Department of Chemistry, Northwestern University, 2145 Sheridan Road, Evanston, Illinois 60208, USA.
Chem Soc Rev. 2017 Jul 3;46(13):3886-3903. doi: 10.1039/c7cs00207f.
Surface-enhanced Raman scattering (SERS) spectroscopy has evolved into a cross-disciplinary analytical technique by unveiling relevant chemical, biological, material, and structural information. The focus of this review is on two critical properties for successfully expanding applications of SERS spectroscopy: quality of the plasmonic substrate and molecule localization to the substrate.

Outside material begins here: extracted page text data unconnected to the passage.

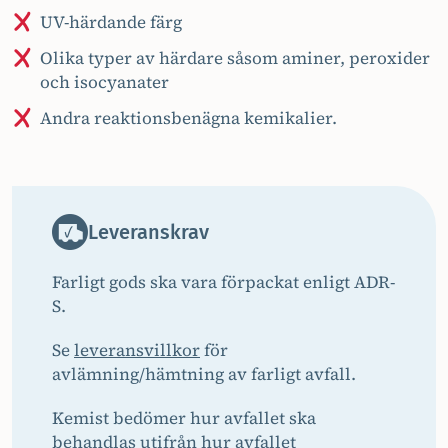
UV-härdande färg
Olika typer av härdare såsom aminer, peroxider
och isocyanater
Andra reaktionsbenägna kemikalier.
Leveranskrav
Farligt gods ska vara förpackat enligt ADR-
S.
Se
leveransvillkor
för
avlämning/hämtning av farligt avfall.
Kemist bedömer hur avfallet ska
behandlas utifrån hur avfallet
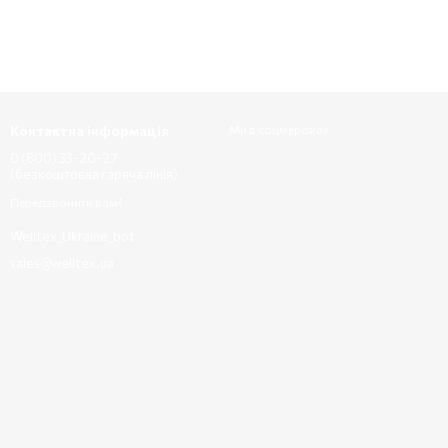
Контактна інформація
Ми в соцмережах
0 (800) 33-20-27
(безкоштовна гаряча лінія)
Передзвонити вам?
Welltex_Ukraine_bot
sales@welltex.ua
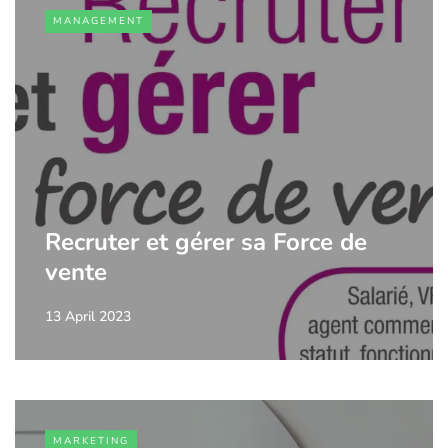
MANAGEMENT
Recruter et gérer sa Force de
vente
13 April 2023
MARKETING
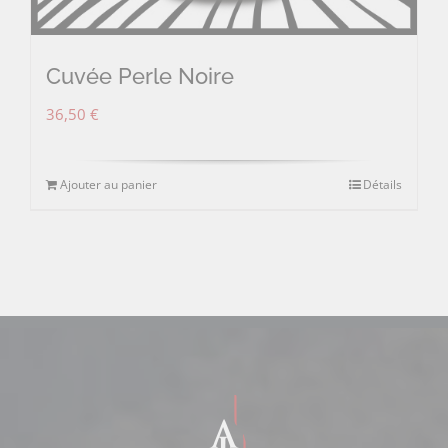
Cuvée Perle Noire
36,50
€
Ajouter au panier
Détails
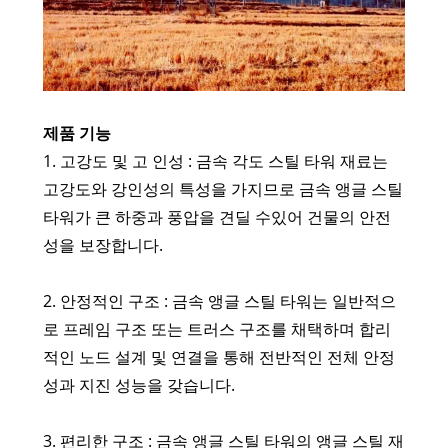
제품 기능
1. 고강도 및 고 인성 : 금속 각도 스틸 타워 재료는
고강도와 강인성의 특성을 가지므로 금속 앵글 스틸
타워가 큰 하중과 풍압을 견딜 수있어 건물의 안전
성을 보장합니다.
2. 안정적인 구조 : 금속 앵글 스틸 타워는 일반적으
로 프레임 구조 또는 트러스 구조를 채택하며 합리
적인 노드 설계 및 연결을 통해 전반적인 전체 안정
성과 지진 성능을 갖습니다.
3. 편리한 구조 : 금속 앵글 스틸 타워의 앵글 스틸 재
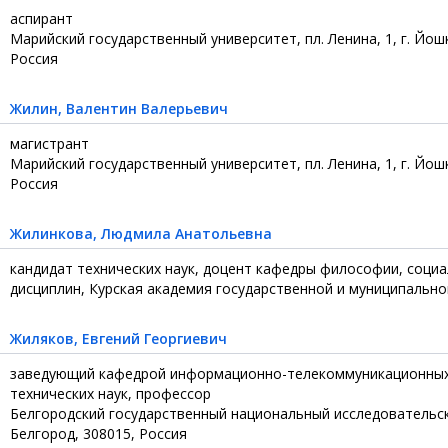
аспирант
Марийский государственный университет, пл. Ленина, 1, г. Йош
Россия
Жилин
, Валентин Валерьевич
магистрант
Марийский государственный университет, пл. Ленина, 1, г. Йош
Россия
Жилинкова
, Людмила Анатольевна
кандидат технических наук, доцент кафедры философии, соци
дисциплин, Курская академия государственной и муниципально
Жиляков
, Евгений Георгиевич
заведующий кафедрой информационно-телекоммуникационных 
технических наук, профессор
Белгородский государственный национальный исследовательский
Белгород, 308015, Россия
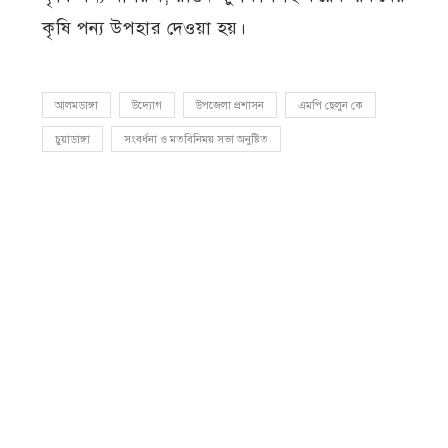
কৃষি পন্য উপহার দেওয়া হয়।
আলমডাঙ্গা
উদ্যোগ
উপজেলা প্রশাসন
এমপি ছেলুন কে
চুয়াডাঙ্গা
সংবর্ধনা ও মতবিনিময় সভা অনুষ্টিত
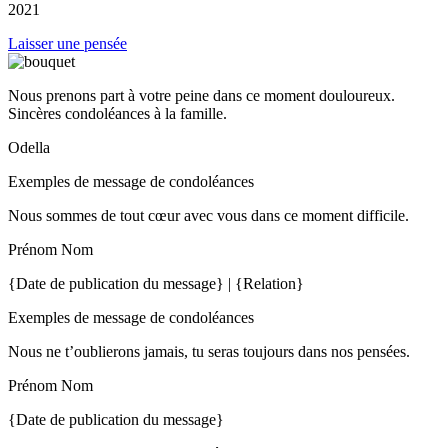
2021
Laisser une pensée
Nous prenons part à votre peine dans ce moment douloureux.
Sincères condoléances à la famille.
Odella
Exemples de message de condoléances
Nous sommes de tout cœur avec vous dans ce moment difficile.
Prénom Nom
{Date de publication du message} | {Relation}
Exemples de message de condoléances
Nous ne t’oublierons jamais, tu seras toujours dans nos pensées.
Prénom Nom
{Date de publication du message}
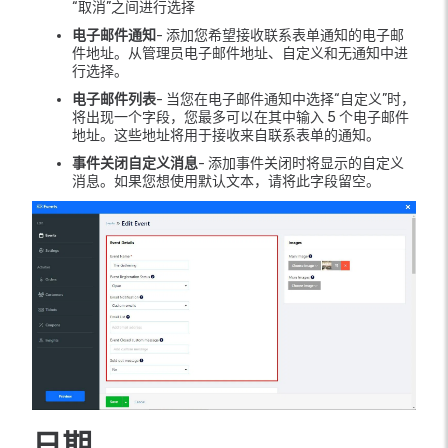
“取消”之间进行选择
电子邮件通知
- 添加您希望接收联系表单通知的电子邮
件地址。从管理员电子邮件地址、自定义和无通知中进
行选择。
电子邮件列表
- 当您在电子邮件通知中选择“自定义”时，
将出现一个字段，您最多可以在其中输入 5 个电子邮件
地址。这些地址将用于接收来自联系表单的通知。
事件关闭自定义消息
- 添加事件关闭时将显示的自定义
消息。如果您想使用默认文本，请将此字段留空。
日期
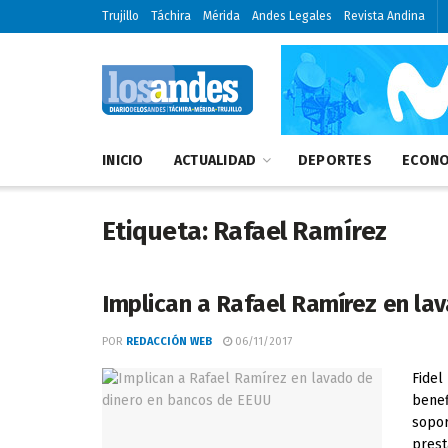
Trujillo
Táchira
Mérida
Andes Legales
Revista Andina
INICIO
ACTUALIDAD
DEPORTES
ECONO
Etiqueta:
Rafael Ramírez
Implican a Rafael Ramírez en la
POR
REDACCIÓN WEB
06/11/2017
Fidel
benef
sopor
presta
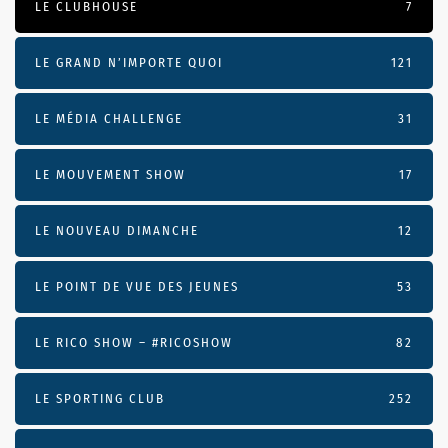
LE CLUBHOUSE
7
LE GRAND N’IMPORTE QUOI
121
LE MÉDIA CHALLENGE
31
LE MOUVEMENT SHOW
17
LE NOUVEAU DIMANCHE
12
LE POINT DE VUE DES JEUNES
53
LE RICO SHOW – #RICOSHOW
82
LE SPORTING CLUB
252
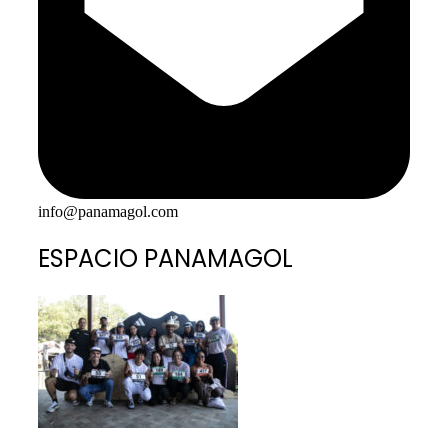
info@panamagol.com
ESPACIO PANAMAGOL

In this review, we discuss recent work on quantifying SERS distance dependence, key factors for substrate characterization and performance evaluation, expansion of SERS applications through substrate development for UV plasmonics and short-distance capture strategies for optimizing analyte-surface structures. After surveying the recent developments of these seemingly disparate fields, we suggest new research directions that may originate from a synergistic blend of all the herein discussed topics. Finally, we discuss major challenges and open questions related to the application of SERS for understanding of chemical processes at the nanoscale, with special interest on in situ catalysts and biosensing.
表面增强拉曼散射(SERS)光谱学通过揭示相关的化学、生物、材料和结构信息,已经发展成为一种跨学科的分析技术。本文的重点是成功扩展 SERS 光谱学应用的两个关键特性:等离子体基底的质量和分子在基底上的定位。在这篇综述中,我们讨论了最近在量化 SERS 距离依赖性、基底表征和性能评估的关键因素、通过开发用于紫外等离子体和短距离捕获策略的基底来扩展 SERS 应用方面的工作,这些策略旨在优化分析物-表面结构。在调查了这些看似不同领域的最新进展之后,我们提出了可能源于所有在此讨论的主题协同融合的新研究方向。最后,我们讨论了与纳米尺度上化学过程理解相关的 SERS 应用的主要挑战和未解决的问题,特别关注原位催化剂和生物传感。